▶ **HOW TO COMPLETE THIS TASK**: Reproduce the data below exactly. Skip the pictures.

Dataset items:
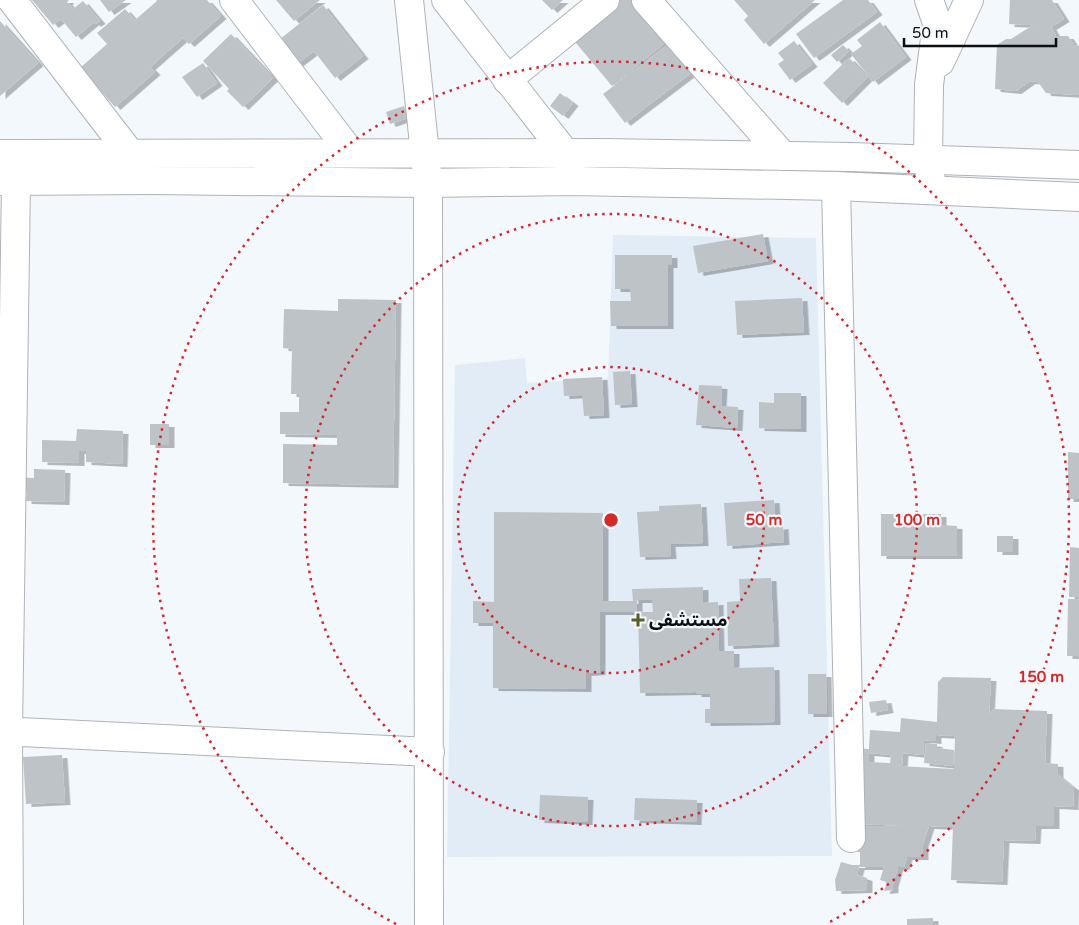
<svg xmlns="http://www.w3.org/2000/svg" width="1079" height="925" viewBox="0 0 1079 925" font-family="'Varela Round','Noto Sans Arabic',sans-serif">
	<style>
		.built { fill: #e2ecf7 }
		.building { fill: #bec3c8; fill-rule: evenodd; filter: url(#shadow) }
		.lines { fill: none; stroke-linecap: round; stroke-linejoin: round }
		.minor-casing { stroke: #afb3b8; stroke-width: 30 }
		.major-casing { stroke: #afb3b8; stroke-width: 30 }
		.minor { stroke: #fff; stroke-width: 28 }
		.major { stroke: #fff; stroke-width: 28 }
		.ring { fill: none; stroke: #d62828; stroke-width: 2.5; stroke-dasharray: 2.5 5 }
		.poi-dot { fill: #5b5b28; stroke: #f3f8fd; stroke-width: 2 }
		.labels { text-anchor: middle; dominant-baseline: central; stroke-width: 4.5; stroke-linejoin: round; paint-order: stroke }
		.poi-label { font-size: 18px; font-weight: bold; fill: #0e0f11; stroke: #f3f8fd; text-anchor: start }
		.centre { fill: #d62828; stroke: #f3f8fd; stroke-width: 2.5 }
		.ring-label { font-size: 15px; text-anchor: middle; font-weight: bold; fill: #d62828; stroke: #f3f8fd; stroke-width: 4.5; stroke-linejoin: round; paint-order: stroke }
	</style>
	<defs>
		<filter id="shadow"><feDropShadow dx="5.5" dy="3" stdDeviation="0" flood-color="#0004"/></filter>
	</defs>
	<rect width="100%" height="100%" fill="#f3f8fd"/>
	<path class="built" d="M613,235L816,238L832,856L447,857L455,365L525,358L527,383L608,378Z"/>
	<path class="building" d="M32,0H69L67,2L73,9L83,1L100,21L95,24L94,22L76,37L61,19L53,25Z
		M100,0H126L109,12Z
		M156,0H207L221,16L189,44L183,38L150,67L155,72L115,107L80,68L107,44L97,33L125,9L135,20L157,1Z
		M276,0H320L294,21Z
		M542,0H563L552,10Z
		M616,0H635L668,40L612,86L571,37Z
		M734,0H815L764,44L744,20L748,16Z
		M843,0H868L877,12L814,58L796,34Z
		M1010,0H1052L1064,19L1051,27L1056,36H1068L1074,45L1079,46V95L1046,93L1038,82L1030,81L1016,91L995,89L997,45L1006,39H1011L1033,25L1009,24Z
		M323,5L363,56L335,78L314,51L289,70L270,47Z
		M0,21L38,63L0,96Z
		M880,22L906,57L873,82L851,54L862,46L857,40Z
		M231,34L273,78L243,107L227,91L229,89L203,61Z
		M794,41L812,64L790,80L778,64L784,60L778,53Z
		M669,44L691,73L625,123L603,94Z
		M843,45L849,51L837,62L831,55Z
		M849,58L868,77L842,103L823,83Z
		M203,63L217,83L197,97L182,77Z
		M560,93L573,103L563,116L550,106Z
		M404,106L408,118L390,124L386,112Z
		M763,234L768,261L698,273L693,246Z
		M615,255H672V265H668V326H611L610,301H631L630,289H615Z
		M802,298L804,332L737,335L735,301Z
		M338,299L396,300L393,485L283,483V444L337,445V435L280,434V412H299V394H291L292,349L283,348L284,309L338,311Z
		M630,371L632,404L615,405L613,372Z
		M602,377L604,415L584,416L582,395L564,396L563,379Z
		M699,385L722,386L721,406L738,407L737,428L696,425Z
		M774,393H801V429L759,428V402L774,403Z
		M150,424H169V445H150Z
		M77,429L123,431L122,464L86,462V451H79V463L42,462V440L76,441Z
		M1068,452L1079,453V499H1068Z
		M34,469L65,470L64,502L26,501L27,489H18V477L34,478Z
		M774,500L776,527L783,526L784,542L727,546L724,503Z
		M701,504L703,543L670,544L671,556L640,557L637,512L659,511V506Z
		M494,512L603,513V601H633L632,589L703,587V603L718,602L719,651H734V668L774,667L775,722L705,723V709H710V694H696V692L640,693L638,612H653L652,600H637V612H600V672L586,673V689L493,688V623H473V601L494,602Z
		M881,514H941V525L957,526V556H881Z
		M997,536H1013V552H997Z
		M1070,547L1079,548V597H1069Z
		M771,578L774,644L728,646L727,602L740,601L739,579Z
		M1068,599H1079V656H1067Z
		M808,674H826L827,714H808Z
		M943,677L991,678L989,714L994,709L1047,711L1045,763L1058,764V775L1074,788L1073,807L1054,806V826H1036L1035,841L1004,840L1002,882L951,880L953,827L929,826L923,844V857H907L904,867H898L893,884V890L884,891L887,882L880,880L884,867H859L857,875L867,878V890L836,891L835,880L841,862L852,865H860V851L851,848L855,826H906L840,823L842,748L869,749L870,730L900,732L901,718L937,722L938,682ZM936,735L955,736L954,769L898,766L896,765L902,766L903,753L923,755L924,740L936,741ZM869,753L891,755L890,763L869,762Z
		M886,700L888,710L871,713L869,702Z
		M926,743L937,744V748L954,750L953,766L924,763Z
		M62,755L65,802L26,804L23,757Z
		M540,795L588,797L587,822L539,820Z
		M635,798L697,800L696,822L634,820Z
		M933,918V925H907V919Z"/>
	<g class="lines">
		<defs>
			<path id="minor" d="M12,0L142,169
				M234,0L351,153
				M409,0L428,183L429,925
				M446,0L566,154L570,172
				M646,0L783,156
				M929,0L937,23L929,85L928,160L932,189
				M940,62L969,0
				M507,80L605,0
				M836,186L851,838
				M0,731L430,752
				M9,925L8,732L16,181"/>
			<path id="major" d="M0,154L602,153L851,157L1079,165
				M0,181L151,180L428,183L573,181L836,186L1079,197"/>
		</defs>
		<use href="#minor" class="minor-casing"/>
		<use href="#major" class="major-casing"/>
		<use href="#minor" class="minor"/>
		<use href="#major" class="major"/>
	</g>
	<g class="ring">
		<circle cx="611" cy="520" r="153"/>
		<circle cx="611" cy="520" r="306"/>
		<path d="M396 924A458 458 0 1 1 826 924"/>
	</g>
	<path class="poi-dot" d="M635.5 612.5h5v5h5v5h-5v5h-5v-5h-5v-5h5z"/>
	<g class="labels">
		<g class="poi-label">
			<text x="649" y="620">مستشفى</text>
		</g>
	</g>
	<circle cx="611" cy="520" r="8" class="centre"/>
	<g class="ring-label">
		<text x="764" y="525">50 m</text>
		<text x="917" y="525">100 m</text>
		<text x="1041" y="682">150 m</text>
	</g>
	<path d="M904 38v8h152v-8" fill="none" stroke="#0e0f11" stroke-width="2.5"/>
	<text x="912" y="38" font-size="15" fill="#0e0f11" stroke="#f3f8fd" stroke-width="4" paint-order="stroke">50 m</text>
</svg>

▶ **EXERCISE RESULT**:
<svg xmlns="http://www.w3.org/2000/svg" width="1079" height="925" viewBox="0 0 1079 925" font-family="'Varela Round','Noto Sans Arabic',sans-serif">
	<style>
		.built { fill: #e2ecf7 }
		.building { fill: #bec3c8; fill-rule: evenodd; filter: url(#shadow) }
		.lines { fill: none; stroke-linecap: round; stroke-linejoin: round }
		.minor-casing { stroke: #afb3b8; stroke-width: 30 }
		.major-casing { stroke: #afb3b8; stroke-width: 30 }
		.minor { stroke: #fff; stroke-width: 28 }
		.major { stroke: #fff; stroke-width: 28 }
		.ring { fill: none; stroke: #d62828; stroke-width: 2.5; stroke-dasharray: 2.5 5 }
		.poi-dot { fill: #5b5b28; stroke: #f3f8fd; stroke-width: 2 }
		.labels { text-anchor: middle; dominant-baseline: central; stroke-width: 4.5; stroke-linejoin: round; paint-order: stroke }
		.poi-label { font-size: 18px; font-weight: bold; fill: #0e0f11; stroke: #f3f8fd; text-anchor: start }
		.centre { fill: #d62828; stroke: #f3f8fd; stroke-width: 2.5 }
		.ring-label { font-size: 15px; text-anchor: middle; font-weight: bold; fill: #d62828; stroke: #f3f8fd; stroke-width: 4.5; stroke-linejoin: round; paint-order: stroke }
	</style>
	<defs>
		<filter id="shadow"><feDropShadow dx="5.5" dy="3" stdDeviation="0" flood-color="#0004"/></filter>
	</defs>
	<rect width="100%" height="100%" fill="#f3f8fd"/>
	<path class="built" d="M613,235L816,238L832,856L447,857L455,365L525,358L527,383L608,378Z"/>
	<path class="building" d="M32,0H69L67,2L73,9L83,1L100,21L95,24L94,22L76,37L61,19L53,25Z
		M100,0H126L109,12Z
		M156,0H207L221,16L189,44L183,38L150,67L155,72L115,107L80,68L107,44L97,33L125,9L135,20L157,1Z
		M276,0H320L294,21Z
		M542,0H563L552,10Z
		M616,0H635L668,40L612,86L571,37Z
		M734,0H815L764,44L744,20L748,16Z
		M843,0H868L877,12L814,58L796,34Z
		M1010,0H1052L1064,19L1051,27L1056,36H1068L1074,45L1079,46V95L1046,93L1038,82L1030,81L1016,91L995,89L997,45L1006,39H1011L1033,25L1009,24Z
		M323,5L363,56L335,78L314,51L289,70L270,47Z
		M0,21L38,63L0,96Z
		M880,22L906,57L873,82L851,54L862,46L857,40Z
		M231,34L273,78L243,107L227,91L229,89L203,61Z
		M794,41L812,64L790,80L778,64L784,60L778,53Z
		M669,44L691,73L625,123L603,94Z
		M843,45L849,51L837,62L831,55Z
		M849,58L868,77L842,103L823,83Z
		M203,63L217,83L197,97L182,77Z
		M560,93L573,103L563,116L550,106Z
		M404,106L408,118L390,124L386,112Z
		M763,234L768,261L698,273L693,246Z
		M615,255H672V265H668V326H611L610,301H631L630,289H615Z
		M802,298L804,332L737,335L735,301Z
		M338,299L396,300L393,485L283,483V444L337,445V435L280,434V412H299V394H291L292,349L283,348L284,309L338,311Z
		M630,371L632,404L615,405L613,372Z
		M602,377L604,415L584,416L582,395L564,396L563,379Z
		M699,385L722,386L721,406L738,407L737,428L696,425Z
		M774,393H801V429L759,428V402L774,403Z
		M150,424H169V445H150Z
		M77,429L123,431L122,464L86,462V451H79V463L42,462V440L76,441Z
		M1068,452L1079,453V499H1068Z
		M34,469L65,470L64,502L26,501L27,489H18V477L34,478Z
		M774,500L776,527L783,526L784,542L727,546L724,503Z
		M701,504L703,543L670,544L671,556L640,557L637,512L659,511V506Z
		M494,512L603,513V601H633L632,589L703,587V603L718,602L719,651H734V668L774,667L775,722L705,723V709H710V694H696V692L640,693L638,612H653L652,600H637V612H600V672L586,673V689L493,688V623H473V601L494,602Z
		M881,514H941V525L957,526V556H881Z
		M997,536H1013V552H997Z
		M1070,547L1079,548V597H1069Z
		M771,578L774,644L728,646L727,602L740,601L739,579Z
		M1068,599H1079V656H1067Z
		M808,674H826L827,714H808Z
		M943,677L991,678L989,714L994,709L1047,711L1045,763L1058,764V775L1074,788L1073,807L1054,806V826H1036L1035,841L1004,840L1002,882L951,880L953,827L929,826L923,844V857H907L904,867H898L893,884V890L884,891L887,882L880,880L884,867H859L857,875L867,878V890L836,891L835,880L841,862L852,865H860V851L851,848L855,826H906L840,823L842,748L869,749L870,730L900,732L901,718L937,722L938,682ZM936,735L955,736L954,769L898,766L896,765L902,766L903,753L923,755L924,740L936,741ZM869,753L891,755L890,763L869,762Z
		M886,700L888,710L871,713L869,702Z
		M926,743L937,744V748L954,750L953,766L924,763Z
		M62,755L65,802L26,804L23,757Z
		M540,795L588,797L587,822L539,820Z
		M635,798L697,800L696,822L634,820Z
		M933,918V925H907V919Z"/>
	<g class="lines">
		<defs>
			<path id="minor" d="M12,0L142,169
				M234,0L351,153
				M409,0L428,183L429,925
				M446,0L566,154L570,172
				M646,0L783,156
				M929,0L937,23L929,85L928,160L932,189
				M940,62L969,0
				M507,80L605,0
				M836,186L851,838
				M0,731L430,752
				M9,925L8,732L16,181"/>
			<path id="major" d="M0,154L602,153L851,157L1079,165
				M0,181L151,180L428,183L573,181L836,186L1079,197"/>
		</defs>
		<use href="#minor" class="minor-casing"/>
		<use href="#major" class="major-casing"/>
		<use href="#minor" class="minor"/>
		<use href="#major" class="major"/>
	</g>
	<g class="ring">
		<circle cx="611" cy="520" r="153"/>
		<circle cx="611" cy="520" r="306"/>
		<path d="M396 924A458 458 0 1 1 826 924"/>
	</g>
	<path class="poi-dot" d="M635.5 612.5h5v5h5v5h-5v5h-5v-5h-5v-5h5z"/>
	<g class="labels">
		<g class="poi-label">
			<text x="649" y="620">مستشفى</text>
		</g>
	</g>
	<circle cx="611" cy="520" r="8" class="centre"/>
	<g class="ring-label">
		<text x="764" y="525">50 m</text>
		<text x="917" y="525">100 m</text>
		<text x="1041" y="682">150 m</text>
	</g>
	<path d="M904 38v8h152v-8" fill="none" stroke="#0e0f11" stroke-width="2.5"/>
	<text x="912" y="38" font-size="15" fill="#0e0f11" stroke="#f3f8fd" stroke-width="4" paint-order="stroke">50 m</text>
</svg>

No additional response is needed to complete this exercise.